*YOUR ASSIGNMENT:* Show all lines containing "manuelle" from the data below.

*** SUPPLIED DATA ***

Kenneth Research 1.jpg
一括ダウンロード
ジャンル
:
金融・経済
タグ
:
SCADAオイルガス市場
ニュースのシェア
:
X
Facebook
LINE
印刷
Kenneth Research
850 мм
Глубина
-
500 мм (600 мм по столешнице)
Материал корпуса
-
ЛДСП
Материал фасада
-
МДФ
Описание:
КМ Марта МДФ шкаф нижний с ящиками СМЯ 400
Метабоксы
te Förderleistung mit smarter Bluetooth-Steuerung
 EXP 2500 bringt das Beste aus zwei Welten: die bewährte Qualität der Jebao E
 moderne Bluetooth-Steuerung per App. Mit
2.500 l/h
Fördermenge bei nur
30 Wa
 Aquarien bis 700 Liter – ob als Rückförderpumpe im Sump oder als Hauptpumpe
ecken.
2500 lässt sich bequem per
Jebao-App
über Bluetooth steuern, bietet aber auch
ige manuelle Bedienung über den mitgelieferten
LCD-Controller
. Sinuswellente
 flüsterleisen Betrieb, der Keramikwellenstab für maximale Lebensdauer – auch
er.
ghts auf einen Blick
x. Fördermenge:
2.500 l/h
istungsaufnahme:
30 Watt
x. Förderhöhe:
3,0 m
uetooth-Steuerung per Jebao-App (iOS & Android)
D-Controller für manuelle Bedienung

***
*** SUPPLIED DATA ***

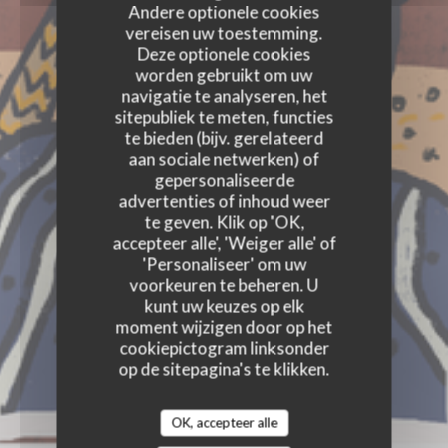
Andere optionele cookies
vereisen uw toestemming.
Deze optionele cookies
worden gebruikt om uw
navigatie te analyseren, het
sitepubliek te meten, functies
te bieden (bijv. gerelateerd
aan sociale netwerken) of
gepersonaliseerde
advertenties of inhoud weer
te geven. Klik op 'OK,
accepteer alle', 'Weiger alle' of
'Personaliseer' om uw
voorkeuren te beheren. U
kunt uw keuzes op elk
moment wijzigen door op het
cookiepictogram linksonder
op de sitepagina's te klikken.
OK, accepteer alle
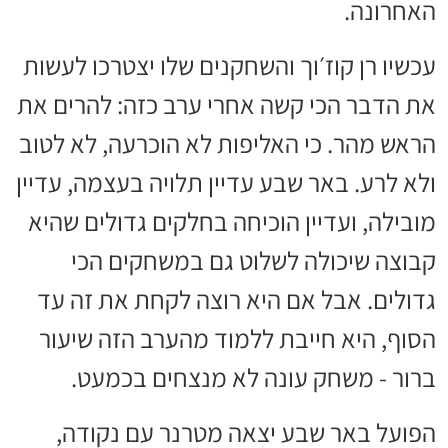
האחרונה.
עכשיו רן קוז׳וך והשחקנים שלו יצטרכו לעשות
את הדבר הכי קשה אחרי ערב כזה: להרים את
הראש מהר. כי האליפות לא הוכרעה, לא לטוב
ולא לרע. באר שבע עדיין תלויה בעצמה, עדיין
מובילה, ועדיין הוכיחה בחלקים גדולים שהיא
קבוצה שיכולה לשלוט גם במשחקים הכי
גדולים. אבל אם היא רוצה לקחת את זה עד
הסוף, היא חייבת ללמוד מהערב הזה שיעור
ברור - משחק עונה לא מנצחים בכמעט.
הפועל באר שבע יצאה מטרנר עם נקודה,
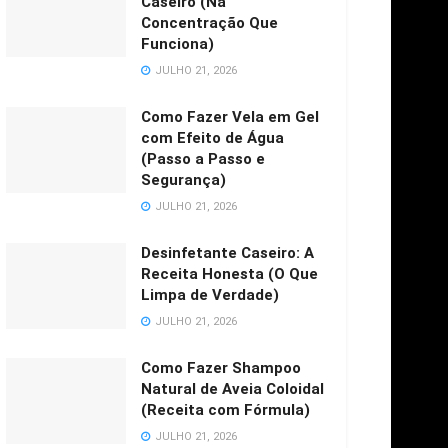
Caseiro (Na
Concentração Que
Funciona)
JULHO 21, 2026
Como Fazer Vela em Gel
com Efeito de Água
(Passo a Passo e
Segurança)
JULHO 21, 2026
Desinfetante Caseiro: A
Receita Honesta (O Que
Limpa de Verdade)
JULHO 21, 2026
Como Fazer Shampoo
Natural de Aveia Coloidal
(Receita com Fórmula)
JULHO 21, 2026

***
*** SUPPLIED DATA ***

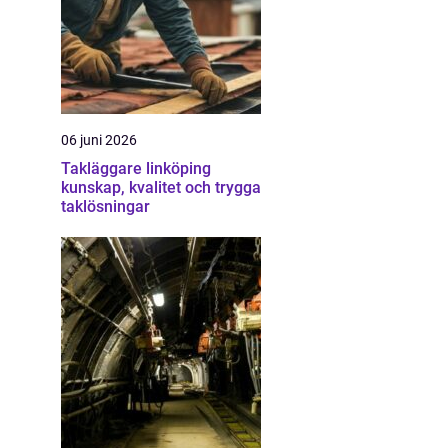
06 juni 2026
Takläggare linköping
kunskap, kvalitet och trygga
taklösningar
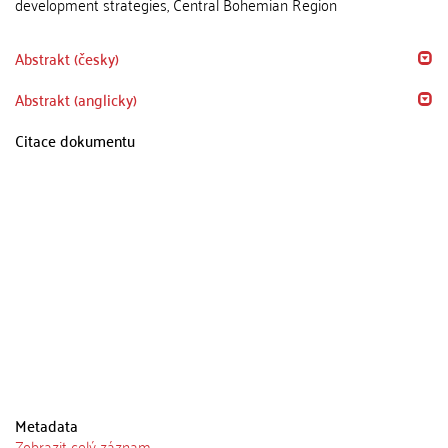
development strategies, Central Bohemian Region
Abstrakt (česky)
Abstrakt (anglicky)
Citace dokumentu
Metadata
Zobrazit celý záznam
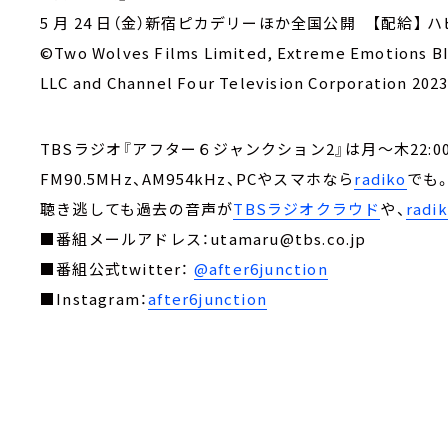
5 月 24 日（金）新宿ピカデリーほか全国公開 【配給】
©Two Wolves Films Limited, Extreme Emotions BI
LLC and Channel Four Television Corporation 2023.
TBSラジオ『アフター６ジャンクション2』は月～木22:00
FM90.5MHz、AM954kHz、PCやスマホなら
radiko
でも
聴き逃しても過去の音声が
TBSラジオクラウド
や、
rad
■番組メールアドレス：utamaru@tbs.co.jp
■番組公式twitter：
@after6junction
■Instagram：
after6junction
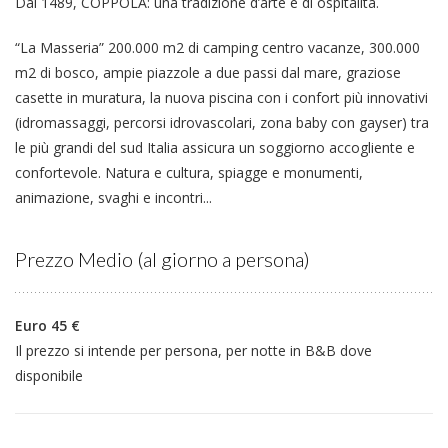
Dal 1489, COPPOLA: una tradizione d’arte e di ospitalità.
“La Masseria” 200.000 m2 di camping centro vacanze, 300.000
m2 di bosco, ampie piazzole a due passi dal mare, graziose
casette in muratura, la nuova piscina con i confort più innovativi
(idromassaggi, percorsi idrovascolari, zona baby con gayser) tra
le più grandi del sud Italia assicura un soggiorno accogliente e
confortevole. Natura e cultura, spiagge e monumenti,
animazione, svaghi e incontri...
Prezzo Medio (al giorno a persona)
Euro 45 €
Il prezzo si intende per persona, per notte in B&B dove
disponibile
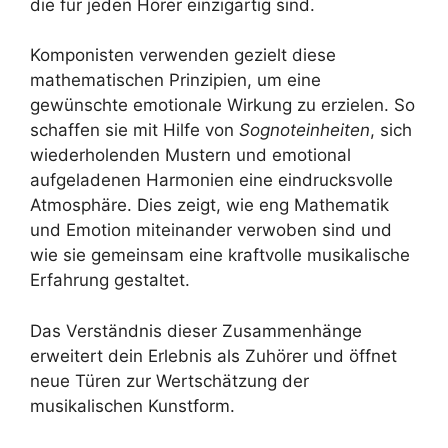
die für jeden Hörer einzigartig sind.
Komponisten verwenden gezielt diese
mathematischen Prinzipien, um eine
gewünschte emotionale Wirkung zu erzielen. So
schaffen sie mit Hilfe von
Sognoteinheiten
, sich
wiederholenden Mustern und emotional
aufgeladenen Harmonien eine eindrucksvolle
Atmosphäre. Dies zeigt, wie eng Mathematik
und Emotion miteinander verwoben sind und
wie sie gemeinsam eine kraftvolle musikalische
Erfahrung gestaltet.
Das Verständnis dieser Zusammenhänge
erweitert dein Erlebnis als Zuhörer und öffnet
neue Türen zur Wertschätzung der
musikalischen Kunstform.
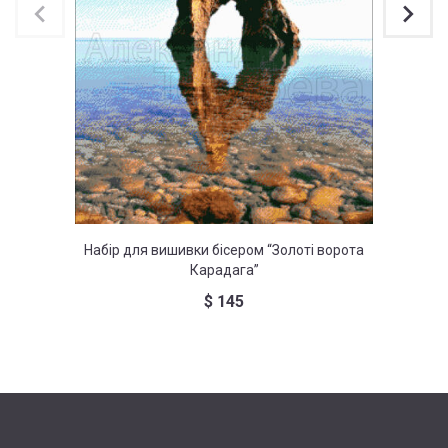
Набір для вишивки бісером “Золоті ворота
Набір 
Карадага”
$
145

***

*RESPONSE:*
ige manuelle Bedienung über den mitgelieferten
D-Controller für manuelle Bedienung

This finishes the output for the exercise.